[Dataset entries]
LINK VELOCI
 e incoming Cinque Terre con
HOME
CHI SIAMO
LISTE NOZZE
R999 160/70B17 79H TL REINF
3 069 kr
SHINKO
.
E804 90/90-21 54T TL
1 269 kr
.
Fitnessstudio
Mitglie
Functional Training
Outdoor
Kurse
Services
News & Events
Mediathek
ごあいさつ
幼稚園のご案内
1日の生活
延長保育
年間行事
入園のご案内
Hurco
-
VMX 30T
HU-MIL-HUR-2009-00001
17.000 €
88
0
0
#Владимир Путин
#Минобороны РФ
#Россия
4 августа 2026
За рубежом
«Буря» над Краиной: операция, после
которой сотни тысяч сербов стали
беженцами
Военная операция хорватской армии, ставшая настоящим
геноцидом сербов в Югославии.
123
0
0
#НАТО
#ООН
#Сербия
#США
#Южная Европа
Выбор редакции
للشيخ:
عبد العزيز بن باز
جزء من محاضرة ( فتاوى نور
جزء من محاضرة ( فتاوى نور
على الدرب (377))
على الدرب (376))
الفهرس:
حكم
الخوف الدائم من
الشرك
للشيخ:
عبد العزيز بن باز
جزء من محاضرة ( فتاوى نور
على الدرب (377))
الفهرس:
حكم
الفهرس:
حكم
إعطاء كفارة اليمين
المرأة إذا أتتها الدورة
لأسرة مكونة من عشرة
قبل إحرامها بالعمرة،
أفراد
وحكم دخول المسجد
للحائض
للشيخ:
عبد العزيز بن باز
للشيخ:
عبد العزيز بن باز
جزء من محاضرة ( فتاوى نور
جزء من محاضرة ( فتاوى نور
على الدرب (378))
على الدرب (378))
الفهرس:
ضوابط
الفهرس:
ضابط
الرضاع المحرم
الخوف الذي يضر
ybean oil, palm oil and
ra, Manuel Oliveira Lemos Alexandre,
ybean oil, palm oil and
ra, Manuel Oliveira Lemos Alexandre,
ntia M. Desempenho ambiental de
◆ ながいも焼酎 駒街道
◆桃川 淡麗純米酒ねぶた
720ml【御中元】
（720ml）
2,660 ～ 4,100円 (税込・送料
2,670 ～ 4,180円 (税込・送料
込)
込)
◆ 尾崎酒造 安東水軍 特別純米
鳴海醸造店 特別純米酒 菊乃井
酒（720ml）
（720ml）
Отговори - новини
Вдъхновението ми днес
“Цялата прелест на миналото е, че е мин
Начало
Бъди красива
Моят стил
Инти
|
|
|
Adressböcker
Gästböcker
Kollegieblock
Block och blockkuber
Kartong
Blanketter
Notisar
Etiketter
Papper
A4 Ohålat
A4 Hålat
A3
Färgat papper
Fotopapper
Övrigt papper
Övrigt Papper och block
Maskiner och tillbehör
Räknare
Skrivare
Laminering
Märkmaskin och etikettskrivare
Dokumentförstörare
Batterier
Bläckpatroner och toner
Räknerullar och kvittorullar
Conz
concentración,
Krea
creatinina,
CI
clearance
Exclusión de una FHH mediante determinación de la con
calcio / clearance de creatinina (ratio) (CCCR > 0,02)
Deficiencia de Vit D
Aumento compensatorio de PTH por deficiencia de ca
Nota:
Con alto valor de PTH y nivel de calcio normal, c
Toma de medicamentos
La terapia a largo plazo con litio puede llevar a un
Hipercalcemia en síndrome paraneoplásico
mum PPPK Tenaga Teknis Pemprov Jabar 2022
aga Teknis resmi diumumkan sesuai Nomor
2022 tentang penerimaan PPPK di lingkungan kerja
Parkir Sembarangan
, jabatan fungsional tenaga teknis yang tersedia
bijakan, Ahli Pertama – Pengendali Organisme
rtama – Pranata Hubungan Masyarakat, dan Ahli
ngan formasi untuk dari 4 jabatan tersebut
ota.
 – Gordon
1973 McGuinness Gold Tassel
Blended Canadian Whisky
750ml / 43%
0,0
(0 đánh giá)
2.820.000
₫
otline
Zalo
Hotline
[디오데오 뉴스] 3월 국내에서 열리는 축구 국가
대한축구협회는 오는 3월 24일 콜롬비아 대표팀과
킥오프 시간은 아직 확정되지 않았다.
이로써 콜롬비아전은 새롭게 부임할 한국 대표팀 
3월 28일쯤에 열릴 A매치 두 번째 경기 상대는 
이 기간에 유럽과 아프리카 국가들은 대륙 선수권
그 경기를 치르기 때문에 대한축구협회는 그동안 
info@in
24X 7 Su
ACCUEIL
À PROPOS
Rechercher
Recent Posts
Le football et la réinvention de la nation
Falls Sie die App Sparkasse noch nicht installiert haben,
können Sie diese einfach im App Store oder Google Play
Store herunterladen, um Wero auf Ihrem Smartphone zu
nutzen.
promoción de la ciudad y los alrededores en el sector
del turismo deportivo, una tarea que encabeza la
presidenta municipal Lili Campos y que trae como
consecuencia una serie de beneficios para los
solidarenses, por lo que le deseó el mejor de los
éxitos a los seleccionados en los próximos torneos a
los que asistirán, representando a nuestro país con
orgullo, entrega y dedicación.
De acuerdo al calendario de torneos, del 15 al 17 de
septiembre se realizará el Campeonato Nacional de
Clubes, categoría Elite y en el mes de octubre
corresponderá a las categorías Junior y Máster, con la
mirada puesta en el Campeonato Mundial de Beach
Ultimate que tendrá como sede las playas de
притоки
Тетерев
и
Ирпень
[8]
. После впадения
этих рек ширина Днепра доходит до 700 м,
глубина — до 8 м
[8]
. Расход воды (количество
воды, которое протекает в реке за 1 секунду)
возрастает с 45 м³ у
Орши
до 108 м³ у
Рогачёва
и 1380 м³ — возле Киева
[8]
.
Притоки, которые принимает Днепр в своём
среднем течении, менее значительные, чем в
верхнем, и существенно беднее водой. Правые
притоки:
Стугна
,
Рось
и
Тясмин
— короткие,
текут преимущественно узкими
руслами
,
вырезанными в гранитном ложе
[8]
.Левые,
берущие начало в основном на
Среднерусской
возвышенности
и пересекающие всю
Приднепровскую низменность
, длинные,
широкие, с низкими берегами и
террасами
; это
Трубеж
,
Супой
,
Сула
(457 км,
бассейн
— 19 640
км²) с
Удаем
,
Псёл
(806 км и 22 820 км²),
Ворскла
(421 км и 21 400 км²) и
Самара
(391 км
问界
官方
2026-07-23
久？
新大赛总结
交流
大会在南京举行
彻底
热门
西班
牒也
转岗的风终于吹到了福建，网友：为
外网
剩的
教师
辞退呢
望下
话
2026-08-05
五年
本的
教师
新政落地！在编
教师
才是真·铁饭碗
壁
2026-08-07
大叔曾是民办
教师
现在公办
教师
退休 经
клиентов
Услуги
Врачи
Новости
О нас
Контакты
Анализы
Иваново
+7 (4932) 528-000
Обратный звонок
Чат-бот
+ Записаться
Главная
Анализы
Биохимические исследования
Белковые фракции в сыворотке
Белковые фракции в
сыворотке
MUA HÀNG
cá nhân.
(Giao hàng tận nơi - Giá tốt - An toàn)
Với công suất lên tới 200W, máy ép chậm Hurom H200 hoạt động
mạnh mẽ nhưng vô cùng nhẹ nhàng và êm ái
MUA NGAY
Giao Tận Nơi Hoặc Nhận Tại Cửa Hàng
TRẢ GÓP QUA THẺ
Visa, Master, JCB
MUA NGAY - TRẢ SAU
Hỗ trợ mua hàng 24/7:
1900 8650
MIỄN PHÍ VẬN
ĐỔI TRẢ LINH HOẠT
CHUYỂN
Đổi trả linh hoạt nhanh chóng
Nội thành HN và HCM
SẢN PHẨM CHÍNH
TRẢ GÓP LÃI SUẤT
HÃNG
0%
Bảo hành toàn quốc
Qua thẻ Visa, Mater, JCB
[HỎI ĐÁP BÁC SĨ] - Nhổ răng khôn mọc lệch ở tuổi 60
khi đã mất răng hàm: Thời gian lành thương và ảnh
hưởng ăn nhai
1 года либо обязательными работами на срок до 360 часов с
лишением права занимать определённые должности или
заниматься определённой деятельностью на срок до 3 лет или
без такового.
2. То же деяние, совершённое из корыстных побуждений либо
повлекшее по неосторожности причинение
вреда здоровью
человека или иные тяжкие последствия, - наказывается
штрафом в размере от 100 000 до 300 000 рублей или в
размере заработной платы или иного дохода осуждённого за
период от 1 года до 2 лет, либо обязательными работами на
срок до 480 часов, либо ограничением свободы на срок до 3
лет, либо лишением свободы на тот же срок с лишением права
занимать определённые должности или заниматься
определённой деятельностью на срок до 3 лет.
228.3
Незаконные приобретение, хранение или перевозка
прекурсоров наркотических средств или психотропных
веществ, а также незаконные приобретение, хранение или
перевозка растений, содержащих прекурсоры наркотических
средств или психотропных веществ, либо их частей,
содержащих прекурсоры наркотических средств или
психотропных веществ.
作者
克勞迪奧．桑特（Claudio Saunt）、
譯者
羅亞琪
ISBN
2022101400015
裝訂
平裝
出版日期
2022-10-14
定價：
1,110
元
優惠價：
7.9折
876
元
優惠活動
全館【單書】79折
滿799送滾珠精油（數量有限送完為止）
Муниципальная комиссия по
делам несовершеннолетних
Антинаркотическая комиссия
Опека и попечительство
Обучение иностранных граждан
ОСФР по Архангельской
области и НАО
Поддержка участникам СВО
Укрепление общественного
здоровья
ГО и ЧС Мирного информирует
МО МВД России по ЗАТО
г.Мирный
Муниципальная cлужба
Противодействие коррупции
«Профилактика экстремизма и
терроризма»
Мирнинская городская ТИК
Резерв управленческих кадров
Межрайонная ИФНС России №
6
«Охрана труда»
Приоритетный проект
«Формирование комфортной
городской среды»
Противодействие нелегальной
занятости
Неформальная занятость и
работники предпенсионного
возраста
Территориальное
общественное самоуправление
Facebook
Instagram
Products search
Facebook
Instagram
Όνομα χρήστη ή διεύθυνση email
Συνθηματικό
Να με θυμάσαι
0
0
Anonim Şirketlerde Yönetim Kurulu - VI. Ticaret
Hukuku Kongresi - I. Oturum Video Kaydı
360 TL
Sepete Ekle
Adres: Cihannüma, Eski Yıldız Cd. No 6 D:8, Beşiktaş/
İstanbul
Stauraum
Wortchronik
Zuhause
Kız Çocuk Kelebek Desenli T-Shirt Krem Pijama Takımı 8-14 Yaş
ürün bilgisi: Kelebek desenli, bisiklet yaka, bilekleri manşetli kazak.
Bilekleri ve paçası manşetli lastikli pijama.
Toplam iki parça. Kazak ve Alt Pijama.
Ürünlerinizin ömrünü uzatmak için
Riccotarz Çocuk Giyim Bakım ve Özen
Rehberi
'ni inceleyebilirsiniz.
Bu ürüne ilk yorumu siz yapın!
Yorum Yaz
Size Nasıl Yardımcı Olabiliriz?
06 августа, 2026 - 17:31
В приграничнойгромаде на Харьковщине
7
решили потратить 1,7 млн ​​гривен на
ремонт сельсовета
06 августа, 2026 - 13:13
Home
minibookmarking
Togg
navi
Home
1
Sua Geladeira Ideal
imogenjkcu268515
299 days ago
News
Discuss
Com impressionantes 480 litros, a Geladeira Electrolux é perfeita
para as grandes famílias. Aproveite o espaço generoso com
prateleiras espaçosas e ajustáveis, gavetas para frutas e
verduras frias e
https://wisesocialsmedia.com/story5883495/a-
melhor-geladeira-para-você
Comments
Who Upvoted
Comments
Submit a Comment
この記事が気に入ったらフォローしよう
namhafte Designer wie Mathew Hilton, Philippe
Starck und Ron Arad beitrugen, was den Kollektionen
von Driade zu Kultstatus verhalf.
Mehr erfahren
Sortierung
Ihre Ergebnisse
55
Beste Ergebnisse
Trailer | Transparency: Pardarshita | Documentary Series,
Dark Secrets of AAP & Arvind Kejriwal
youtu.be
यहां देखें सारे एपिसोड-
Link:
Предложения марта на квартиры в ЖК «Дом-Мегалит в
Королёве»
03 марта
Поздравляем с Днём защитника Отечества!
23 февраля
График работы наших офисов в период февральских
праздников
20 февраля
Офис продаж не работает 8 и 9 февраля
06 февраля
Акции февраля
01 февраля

YOUR INSTRUCTIONS: Retype the records above, but only those lines that fall between the line containing "Бъди красива" and the line containing "bijakan, Ahli Pertama – Pengendali Organisme", with both of those lines included, exactly as written.

ANSWER BELOW:
Бъди красива
Моят стил
Инти
|
|
|
Adressböcker
Gästböcker
Kollegieblock
Block och blockkuber
Kartong
Blanketter
Notisar
Etiketter
Papper
A4 Ohålat
A4 Hålat
A3
Färgat papper
Fotopapper
Övrigt papper
Övrigt Papper och block
Maskiner och tillbehör
Räknare
Skrivare
Laminering
Märkmaskin och etikettskrivare
Dokumentförstörare
Batterier
Bläckpatroner och toner
Räknerullar och kvittorullar
Conz
concentración,
Krea
creatinina,
CI
clearance
Exclusión de una FHH mediante determinación de la con
calcio / clearance de creatinina (ratio) (CCCR > 0,02)
Deficiencia de Vit D
Aumento compensatorio de PTH por deficiencia de ca
Nota:
Con alto valor de PTH y nivel de calcio normal, c
Toma de medicamentos
La terapia a largo plazo con litio puede llevar a un
Hipercalcemia en síndrome paraneoplásico
mum PPPK Tenaga Teknis Pemprov Jabar 2022
aga Teknis resmi diumumkan sesuai Nomor
2022 tentang penerimaan PPPK di lingkungan kerja
Parkir Sembarangan
, jabatan fungsional tenaga teknis yang tersedia
bijakan, Ahli Pertama – Pengendali Organisme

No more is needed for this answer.